[[ SOURCE TEXT open ]]

A broken workflow can damage your customer relationships in seconds — wrong merge fields, dead links, mistimed messages. Test every workflow before publishing it.
1. Add yourself as a contact (with your real personal phone and email)
2. Add the test tag (e.g., "workflow-test") to your test contact — most workflows can be triggered by adding the right tag
3. Open the workflow's Execution History to watch it run
4. Receive the messages on your phone and inbox — read them as a customer would
5. Spot-check: merge fields filled correctly, links work, timing makes sense, tone matches your brand
Merge tags actually filled in (no "Hi " with literal brackets)
Links work and lead to the right pages
From-email is your verified sending domain, not a generic platform address
Tone fits your brand voice (no canned-template sound)
SMS under 160 characters where possible (or you accept the multi-segment cost)
No internal-only language leaked into customer messages
After a workflow has been live for 30 days, re-test it. Things drift: a merge field gets renamed, a custom value updates, your business hours change. Drift is silent until a customer points it out.

[[ SOURCE TEXT closed ]]

### ASSIGNMENT 1
Return, word for word, the part of the workflow testing guide starting with "A broken workflow" and going on through "phone and email)".

[[ GIVEN RECORDS open ]]

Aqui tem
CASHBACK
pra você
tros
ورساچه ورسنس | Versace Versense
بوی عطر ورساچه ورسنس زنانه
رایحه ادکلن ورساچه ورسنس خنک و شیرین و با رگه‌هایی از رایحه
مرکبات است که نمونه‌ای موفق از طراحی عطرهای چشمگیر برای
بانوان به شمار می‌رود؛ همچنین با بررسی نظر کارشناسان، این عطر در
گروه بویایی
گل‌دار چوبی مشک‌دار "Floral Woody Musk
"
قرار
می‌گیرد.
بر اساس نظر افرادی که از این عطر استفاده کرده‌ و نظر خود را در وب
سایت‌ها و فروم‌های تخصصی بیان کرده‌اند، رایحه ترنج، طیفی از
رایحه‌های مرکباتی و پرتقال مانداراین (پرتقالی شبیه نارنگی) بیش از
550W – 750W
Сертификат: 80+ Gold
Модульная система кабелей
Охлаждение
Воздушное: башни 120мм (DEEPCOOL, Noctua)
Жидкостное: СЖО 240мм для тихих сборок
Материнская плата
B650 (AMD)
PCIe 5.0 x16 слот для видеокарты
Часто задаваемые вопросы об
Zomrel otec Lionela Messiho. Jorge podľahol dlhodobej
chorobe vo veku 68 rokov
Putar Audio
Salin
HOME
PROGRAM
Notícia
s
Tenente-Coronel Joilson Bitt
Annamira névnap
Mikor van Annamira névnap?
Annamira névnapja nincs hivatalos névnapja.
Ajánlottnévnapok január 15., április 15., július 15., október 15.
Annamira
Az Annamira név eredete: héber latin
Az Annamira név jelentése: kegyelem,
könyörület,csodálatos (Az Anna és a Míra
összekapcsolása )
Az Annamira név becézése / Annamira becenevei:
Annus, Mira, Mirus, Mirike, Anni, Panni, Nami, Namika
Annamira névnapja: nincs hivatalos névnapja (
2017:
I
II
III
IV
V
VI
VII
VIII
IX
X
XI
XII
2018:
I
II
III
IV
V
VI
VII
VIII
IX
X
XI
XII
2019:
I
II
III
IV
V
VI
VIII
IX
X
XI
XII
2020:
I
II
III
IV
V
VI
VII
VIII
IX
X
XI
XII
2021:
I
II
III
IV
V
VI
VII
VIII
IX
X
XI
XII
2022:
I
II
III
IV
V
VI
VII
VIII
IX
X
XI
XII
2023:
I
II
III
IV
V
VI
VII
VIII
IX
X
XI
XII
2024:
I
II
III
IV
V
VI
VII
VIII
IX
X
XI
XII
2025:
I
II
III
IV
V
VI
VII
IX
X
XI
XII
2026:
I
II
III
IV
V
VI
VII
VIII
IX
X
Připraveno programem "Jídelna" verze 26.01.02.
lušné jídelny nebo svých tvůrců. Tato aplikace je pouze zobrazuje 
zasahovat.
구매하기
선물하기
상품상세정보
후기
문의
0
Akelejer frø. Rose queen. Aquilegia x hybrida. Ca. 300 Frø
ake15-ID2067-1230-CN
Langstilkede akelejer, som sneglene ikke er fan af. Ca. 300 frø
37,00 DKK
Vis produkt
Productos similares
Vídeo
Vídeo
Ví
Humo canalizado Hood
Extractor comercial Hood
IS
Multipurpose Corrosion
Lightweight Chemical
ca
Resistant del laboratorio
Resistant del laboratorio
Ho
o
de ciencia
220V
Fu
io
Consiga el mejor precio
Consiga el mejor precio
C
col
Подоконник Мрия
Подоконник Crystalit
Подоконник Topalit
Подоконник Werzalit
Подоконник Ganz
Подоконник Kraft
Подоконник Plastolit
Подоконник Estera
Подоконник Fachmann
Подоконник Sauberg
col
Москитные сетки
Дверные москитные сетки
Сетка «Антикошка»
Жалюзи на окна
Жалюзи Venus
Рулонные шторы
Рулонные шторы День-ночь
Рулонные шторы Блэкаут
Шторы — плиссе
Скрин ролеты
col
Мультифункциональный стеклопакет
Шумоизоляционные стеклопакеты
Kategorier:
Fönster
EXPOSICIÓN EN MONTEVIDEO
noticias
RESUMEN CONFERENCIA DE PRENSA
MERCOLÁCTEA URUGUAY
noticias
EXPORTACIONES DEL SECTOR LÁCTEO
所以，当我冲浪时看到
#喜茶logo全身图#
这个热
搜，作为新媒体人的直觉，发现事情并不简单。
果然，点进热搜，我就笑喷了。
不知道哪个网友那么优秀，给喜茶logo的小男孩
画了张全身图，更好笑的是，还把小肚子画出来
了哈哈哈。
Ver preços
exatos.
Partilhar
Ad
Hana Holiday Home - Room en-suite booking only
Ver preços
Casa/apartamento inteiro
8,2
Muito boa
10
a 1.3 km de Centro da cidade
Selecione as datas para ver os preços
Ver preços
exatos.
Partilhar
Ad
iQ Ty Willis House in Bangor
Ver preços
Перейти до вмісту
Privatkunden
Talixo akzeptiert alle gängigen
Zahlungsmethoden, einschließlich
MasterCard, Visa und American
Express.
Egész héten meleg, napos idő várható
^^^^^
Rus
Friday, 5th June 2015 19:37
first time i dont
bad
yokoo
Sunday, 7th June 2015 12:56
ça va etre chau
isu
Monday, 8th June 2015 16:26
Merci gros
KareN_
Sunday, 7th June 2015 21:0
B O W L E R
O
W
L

[[ GIVEN RECORDS closed ]]

### ASSIGNMENT 2
Collect every line of the entries that contains the string "ورسنس". Case counts when matching.

### EXERCISE OUTPUT 1
A broken workflow can damage your customer relationships in seconds — wrong merge fields, dead links, mistimed messages. Test every workflow before publishing it.
1. Add yourself as a contact (with your real personal phone and email)

### EXERCISE OUTPUT 2
ورساچه ورسنس | Versace Versense
بوی عطر ورساچه ورسنس زنانه
رایحه ادکلن ورساچه ورسنس خنک و شیرین و با رگه‌هایی از رایحه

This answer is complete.